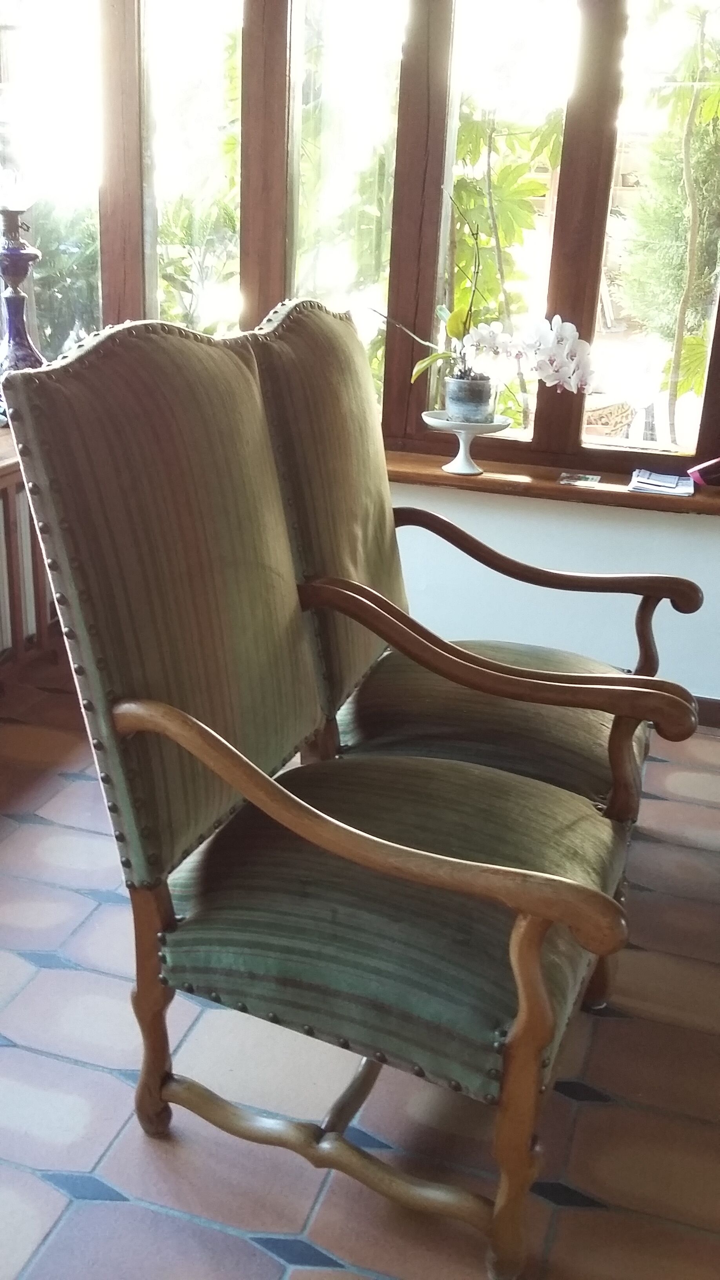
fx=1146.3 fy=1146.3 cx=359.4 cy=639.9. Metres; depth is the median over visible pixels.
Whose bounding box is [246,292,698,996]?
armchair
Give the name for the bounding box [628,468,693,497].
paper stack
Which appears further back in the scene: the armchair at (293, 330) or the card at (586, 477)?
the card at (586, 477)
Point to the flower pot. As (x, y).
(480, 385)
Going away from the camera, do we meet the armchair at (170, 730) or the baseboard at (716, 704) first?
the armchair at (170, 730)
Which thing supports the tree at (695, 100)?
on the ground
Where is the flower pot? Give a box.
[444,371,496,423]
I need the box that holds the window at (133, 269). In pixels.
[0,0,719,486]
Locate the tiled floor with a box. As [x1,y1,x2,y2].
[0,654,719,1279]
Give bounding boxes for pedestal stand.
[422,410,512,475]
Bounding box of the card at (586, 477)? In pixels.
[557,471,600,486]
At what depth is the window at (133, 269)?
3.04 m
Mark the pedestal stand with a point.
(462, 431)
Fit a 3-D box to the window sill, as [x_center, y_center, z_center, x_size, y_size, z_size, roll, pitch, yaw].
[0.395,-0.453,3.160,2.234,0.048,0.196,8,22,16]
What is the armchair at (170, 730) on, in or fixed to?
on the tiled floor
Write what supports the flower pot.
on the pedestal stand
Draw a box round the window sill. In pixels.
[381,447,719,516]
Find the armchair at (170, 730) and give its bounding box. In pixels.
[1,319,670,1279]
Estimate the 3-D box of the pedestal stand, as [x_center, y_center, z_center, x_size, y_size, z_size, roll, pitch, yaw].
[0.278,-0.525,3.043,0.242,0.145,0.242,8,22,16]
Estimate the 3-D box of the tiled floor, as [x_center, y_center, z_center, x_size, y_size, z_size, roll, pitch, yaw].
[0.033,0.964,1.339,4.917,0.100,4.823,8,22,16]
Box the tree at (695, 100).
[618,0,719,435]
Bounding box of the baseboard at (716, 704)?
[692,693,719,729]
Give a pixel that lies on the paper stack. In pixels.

================

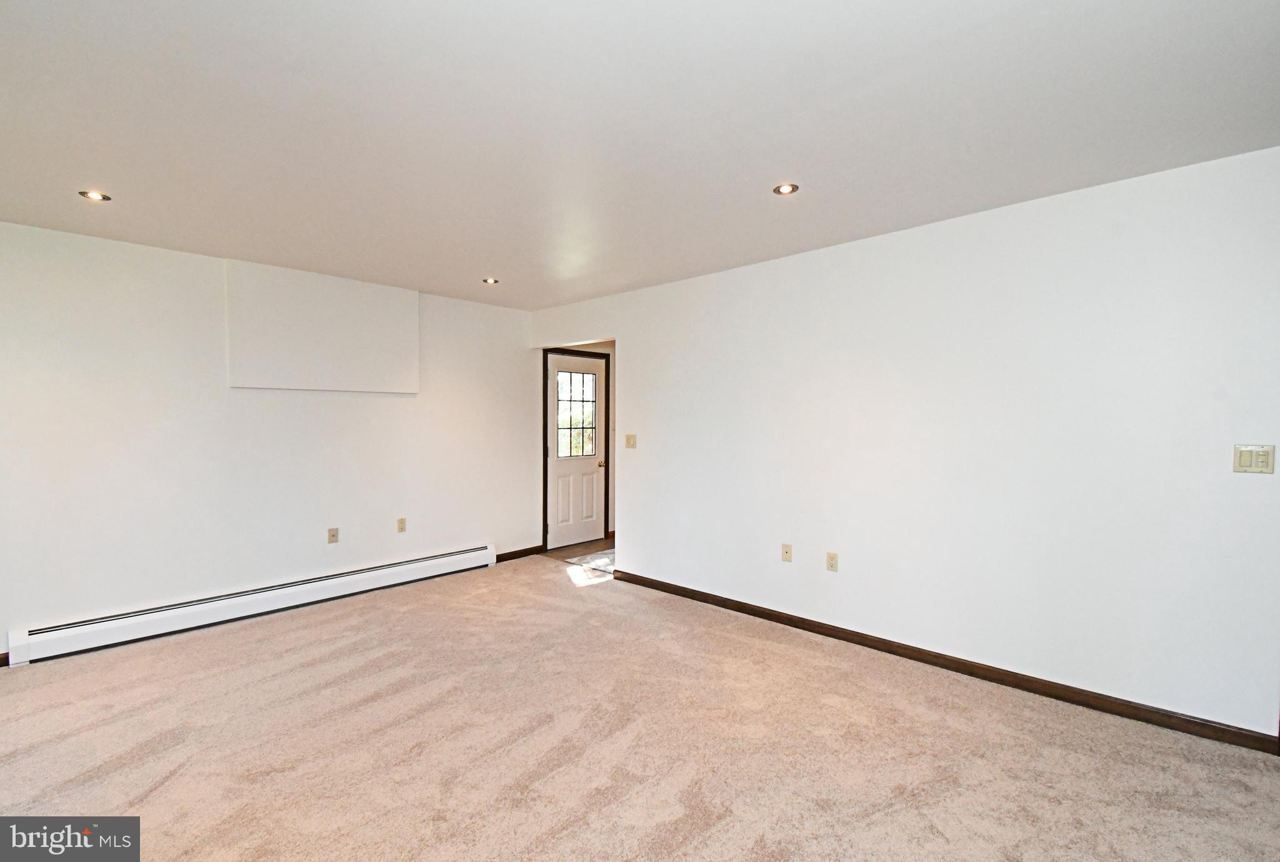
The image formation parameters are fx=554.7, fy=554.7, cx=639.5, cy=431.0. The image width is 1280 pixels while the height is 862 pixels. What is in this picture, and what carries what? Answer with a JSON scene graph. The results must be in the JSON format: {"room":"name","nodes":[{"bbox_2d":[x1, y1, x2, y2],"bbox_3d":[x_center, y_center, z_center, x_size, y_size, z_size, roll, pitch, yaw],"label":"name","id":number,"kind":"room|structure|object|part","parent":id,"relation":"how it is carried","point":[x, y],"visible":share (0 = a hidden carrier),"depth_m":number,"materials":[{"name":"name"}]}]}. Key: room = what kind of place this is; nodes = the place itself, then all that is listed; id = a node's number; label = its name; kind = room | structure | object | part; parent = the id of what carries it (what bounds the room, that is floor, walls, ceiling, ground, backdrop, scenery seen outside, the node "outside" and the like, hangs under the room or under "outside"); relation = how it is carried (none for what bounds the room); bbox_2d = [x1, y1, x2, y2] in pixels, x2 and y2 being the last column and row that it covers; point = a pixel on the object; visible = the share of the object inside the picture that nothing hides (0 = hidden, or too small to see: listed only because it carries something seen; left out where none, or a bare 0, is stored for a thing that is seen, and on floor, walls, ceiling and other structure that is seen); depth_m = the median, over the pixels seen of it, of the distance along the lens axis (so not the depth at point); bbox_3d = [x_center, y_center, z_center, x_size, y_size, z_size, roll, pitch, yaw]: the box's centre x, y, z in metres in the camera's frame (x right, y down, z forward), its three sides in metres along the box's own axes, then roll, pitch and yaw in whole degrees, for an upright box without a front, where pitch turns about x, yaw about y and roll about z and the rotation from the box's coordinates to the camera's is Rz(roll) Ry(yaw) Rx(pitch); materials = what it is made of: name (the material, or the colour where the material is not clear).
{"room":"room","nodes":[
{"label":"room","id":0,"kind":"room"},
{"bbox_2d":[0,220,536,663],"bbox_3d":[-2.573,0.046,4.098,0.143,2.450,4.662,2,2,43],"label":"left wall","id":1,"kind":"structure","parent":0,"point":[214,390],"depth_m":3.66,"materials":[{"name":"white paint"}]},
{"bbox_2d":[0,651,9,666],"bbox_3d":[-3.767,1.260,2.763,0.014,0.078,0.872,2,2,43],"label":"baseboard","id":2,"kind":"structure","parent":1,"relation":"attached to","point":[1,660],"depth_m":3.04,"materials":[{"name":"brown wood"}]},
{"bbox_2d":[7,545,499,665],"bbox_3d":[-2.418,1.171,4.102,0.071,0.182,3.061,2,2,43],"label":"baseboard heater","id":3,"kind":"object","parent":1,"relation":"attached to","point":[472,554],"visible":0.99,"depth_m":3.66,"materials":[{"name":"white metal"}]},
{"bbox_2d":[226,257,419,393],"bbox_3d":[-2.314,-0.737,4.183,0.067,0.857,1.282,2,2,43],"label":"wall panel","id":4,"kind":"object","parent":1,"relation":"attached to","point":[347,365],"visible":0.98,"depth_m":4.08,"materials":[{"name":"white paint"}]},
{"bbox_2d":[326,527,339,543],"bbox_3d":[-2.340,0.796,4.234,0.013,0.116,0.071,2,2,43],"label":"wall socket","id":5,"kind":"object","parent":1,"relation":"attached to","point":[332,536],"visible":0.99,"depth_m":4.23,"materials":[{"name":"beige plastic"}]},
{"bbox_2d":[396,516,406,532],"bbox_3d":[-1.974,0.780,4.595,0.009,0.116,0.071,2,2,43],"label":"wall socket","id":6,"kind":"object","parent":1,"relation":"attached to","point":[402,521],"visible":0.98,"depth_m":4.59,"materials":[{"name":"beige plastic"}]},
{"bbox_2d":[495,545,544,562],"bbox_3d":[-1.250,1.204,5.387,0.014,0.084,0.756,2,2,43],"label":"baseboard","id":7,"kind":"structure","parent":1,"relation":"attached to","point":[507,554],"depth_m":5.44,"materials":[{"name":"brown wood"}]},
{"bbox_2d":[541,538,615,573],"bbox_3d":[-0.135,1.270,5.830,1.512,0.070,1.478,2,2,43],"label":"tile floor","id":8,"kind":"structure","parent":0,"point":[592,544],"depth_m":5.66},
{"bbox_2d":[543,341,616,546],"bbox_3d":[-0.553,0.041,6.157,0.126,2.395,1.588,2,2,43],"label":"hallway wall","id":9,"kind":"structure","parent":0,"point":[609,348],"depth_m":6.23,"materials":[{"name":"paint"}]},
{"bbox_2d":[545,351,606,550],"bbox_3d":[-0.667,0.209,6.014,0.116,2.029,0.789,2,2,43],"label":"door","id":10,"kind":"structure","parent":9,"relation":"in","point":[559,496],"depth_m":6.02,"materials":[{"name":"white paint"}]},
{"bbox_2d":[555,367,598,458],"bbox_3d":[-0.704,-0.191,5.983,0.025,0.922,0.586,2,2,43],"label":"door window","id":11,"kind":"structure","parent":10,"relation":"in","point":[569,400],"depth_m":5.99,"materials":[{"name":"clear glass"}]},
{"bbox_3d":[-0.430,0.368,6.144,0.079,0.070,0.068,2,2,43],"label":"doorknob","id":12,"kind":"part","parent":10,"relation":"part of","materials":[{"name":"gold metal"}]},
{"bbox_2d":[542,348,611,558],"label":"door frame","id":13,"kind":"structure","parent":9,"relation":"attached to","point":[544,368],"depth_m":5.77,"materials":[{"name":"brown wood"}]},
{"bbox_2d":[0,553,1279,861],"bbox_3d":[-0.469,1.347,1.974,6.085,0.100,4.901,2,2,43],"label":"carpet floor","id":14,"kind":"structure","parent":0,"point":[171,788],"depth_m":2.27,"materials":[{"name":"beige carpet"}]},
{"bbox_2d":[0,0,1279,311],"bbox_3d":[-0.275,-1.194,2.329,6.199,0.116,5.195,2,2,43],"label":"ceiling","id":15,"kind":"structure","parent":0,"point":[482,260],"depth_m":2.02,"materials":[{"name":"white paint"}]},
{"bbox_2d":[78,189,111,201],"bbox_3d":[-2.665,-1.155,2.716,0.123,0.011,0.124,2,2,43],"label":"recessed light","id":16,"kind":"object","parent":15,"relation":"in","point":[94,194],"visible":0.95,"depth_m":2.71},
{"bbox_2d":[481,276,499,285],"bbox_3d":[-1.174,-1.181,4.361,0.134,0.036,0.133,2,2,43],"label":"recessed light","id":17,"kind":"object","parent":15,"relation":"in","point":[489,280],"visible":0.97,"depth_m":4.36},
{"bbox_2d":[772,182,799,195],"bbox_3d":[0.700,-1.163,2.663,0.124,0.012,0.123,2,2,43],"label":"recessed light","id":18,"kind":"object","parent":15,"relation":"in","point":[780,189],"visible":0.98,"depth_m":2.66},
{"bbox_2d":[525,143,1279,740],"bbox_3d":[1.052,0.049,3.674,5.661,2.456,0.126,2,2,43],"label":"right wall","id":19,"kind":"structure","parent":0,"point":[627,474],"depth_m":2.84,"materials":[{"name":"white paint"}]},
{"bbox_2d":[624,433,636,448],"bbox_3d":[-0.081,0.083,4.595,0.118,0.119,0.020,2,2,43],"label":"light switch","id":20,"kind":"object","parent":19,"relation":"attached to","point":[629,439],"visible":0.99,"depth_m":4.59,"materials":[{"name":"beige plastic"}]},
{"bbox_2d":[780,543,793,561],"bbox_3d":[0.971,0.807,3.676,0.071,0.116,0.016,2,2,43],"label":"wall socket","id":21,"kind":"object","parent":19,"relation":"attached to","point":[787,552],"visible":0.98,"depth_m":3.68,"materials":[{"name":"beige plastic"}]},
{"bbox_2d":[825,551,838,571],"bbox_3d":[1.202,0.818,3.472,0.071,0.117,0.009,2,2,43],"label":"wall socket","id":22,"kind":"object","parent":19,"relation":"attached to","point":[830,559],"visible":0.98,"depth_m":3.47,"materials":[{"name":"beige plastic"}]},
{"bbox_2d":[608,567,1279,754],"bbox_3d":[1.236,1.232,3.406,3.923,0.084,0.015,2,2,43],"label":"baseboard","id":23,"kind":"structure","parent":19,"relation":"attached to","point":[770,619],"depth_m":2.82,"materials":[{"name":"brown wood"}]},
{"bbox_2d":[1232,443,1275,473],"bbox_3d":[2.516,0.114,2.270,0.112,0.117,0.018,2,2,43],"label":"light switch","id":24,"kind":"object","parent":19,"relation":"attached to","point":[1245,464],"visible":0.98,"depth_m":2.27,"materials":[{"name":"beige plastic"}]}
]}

================

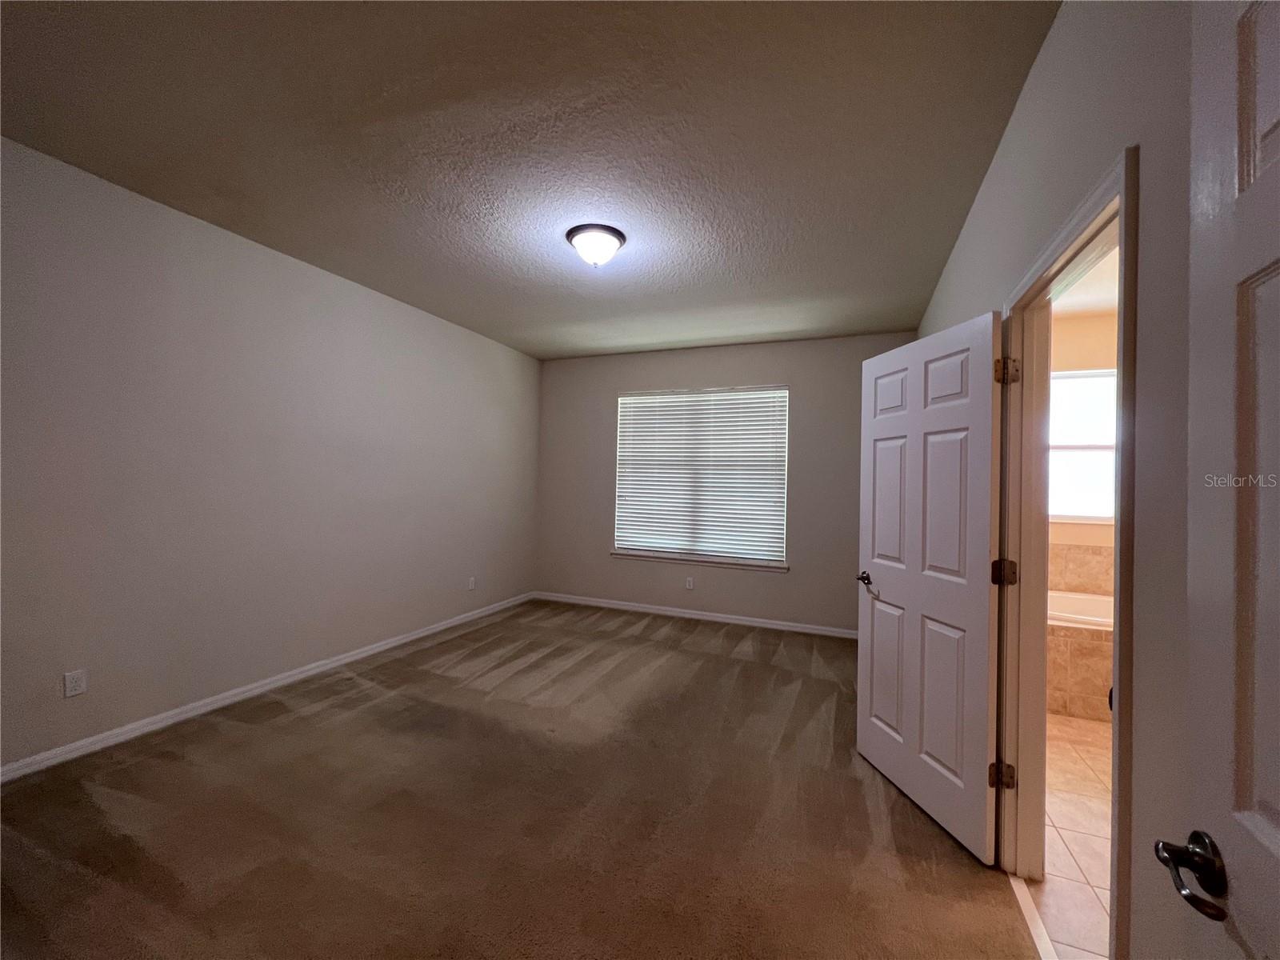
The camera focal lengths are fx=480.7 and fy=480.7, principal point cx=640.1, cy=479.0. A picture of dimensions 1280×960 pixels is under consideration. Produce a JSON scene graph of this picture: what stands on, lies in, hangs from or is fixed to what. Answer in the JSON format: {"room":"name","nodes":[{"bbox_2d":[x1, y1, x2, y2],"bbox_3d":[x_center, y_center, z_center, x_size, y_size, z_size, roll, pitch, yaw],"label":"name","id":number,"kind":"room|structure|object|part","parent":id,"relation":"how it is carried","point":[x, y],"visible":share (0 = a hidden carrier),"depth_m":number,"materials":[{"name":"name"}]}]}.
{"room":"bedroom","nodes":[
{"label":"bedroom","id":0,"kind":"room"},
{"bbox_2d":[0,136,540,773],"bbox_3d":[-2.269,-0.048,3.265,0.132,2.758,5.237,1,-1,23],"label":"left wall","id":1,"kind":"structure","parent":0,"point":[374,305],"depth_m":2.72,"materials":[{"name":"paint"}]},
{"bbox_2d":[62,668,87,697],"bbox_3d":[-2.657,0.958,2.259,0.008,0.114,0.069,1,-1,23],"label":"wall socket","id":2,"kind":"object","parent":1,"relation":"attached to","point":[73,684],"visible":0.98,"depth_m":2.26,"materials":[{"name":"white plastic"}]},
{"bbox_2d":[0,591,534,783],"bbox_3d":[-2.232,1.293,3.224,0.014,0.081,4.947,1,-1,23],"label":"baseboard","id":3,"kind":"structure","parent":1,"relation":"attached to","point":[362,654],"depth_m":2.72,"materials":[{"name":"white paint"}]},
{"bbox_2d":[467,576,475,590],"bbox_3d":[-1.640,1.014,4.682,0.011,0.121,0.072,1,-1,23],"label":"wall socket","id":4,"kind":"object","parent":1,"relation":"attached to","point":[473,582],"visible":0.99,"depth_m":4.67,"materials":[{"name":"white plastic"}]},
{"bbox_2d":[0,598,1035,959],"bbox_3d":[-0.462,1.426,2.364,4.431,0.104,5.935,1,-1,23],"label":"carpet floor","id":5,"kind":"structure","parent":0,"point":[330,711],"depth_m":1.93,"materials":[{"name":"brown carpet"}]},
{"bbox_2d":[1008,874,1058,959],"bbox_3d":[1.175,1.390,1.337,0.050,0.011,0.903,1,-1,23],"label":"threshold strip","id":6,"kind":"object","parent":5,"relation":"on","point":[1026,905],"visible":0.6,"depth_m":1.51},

================

● **WORK TO BE COMPLETED**
Lines wanted from the listing above: the line with "fx=1146.3 fy=1146.3 cx=359.4" up to and including the line with "Give a pixel". Please write them out exactly, adding nothing else.

● **SOLUTION TO THE EXERCISE**
fx=1146.3 fy=1146.3 cx=359.4 cy=639.9. Metres; depth is the median over visible pixels.
Whose bounding box is [246,292,698,996]?
armchair
Give the name for the bounding box [628,468,693,497].
paper stack
Which appears further back in the scene: the armchair at (293, 330) or the card at (586, 477)?
the card at (586, 477)
Point to the flower pot. As (x, y).
(480, 385)
Going away from the camera, do we meet the armchair at (170, 730) or the baseboard at (716, 704) first?
the armchair at (170, 730)
Which thing supports the tree at (695, 100)?
on the ground
Where is the flower pot? Give a box.
[444,371,496,423]
I need the box that holds the window at (133, 269). In pixels.
[0,0,719,486]
Locate the tiled floor with a box. As [x1,y1,x2,y2].
[0,654,719,1279]
Give bounding boxes for pedestal stand.
[422,410,512,475]
Bounding box of the card at (586, 477)? In pixels.
[557,471,600,486]
At what depth is the window at (133, 269)?
3.04 m
Mark the pedestal stand with a point.
(462, 431)
Fit a 3-D box to the window sill, as [x_center, y_center, z_center, x_size, y_size, z_size, roll, pitch, yaw].
[0.395,-0.453,3.160,2.234,0.048,0.196,8,22,16]
What is the armchair at (170, 730) on, in or fixed to?
on the tiled floor
Write what supports the flower pot.
on the pedestal stand
Draw a box round the window sill. In pixels.
[381,447,719,516]
Find the armchair at (170, 730) and give its bounding box. In pixels.
[1,319,670,1279]
Estimate the 3-D box of the pedestal stand, as [x_center, y_center, z_center, x_size, y_size, z_size, roll, pitch, yaw].
[0.278,-0.525,3.043,0.242,0.145,0.242,8,22,16]
Estimate the 3-D box of the tiled floor, as [x_center, y_center, z_center, x_size, y_size, z_size, roll, pitch, yaw].
[0.033,0.964,1.339,4.917,0.100,4.823,8,22,16]
Box the tree at (695, 100).
[618,0,719,435]
Bounding box of the baseboard at (716, 704)?
[692,693,719,729]
Give a pixel that lies on the paper stack. In pixels.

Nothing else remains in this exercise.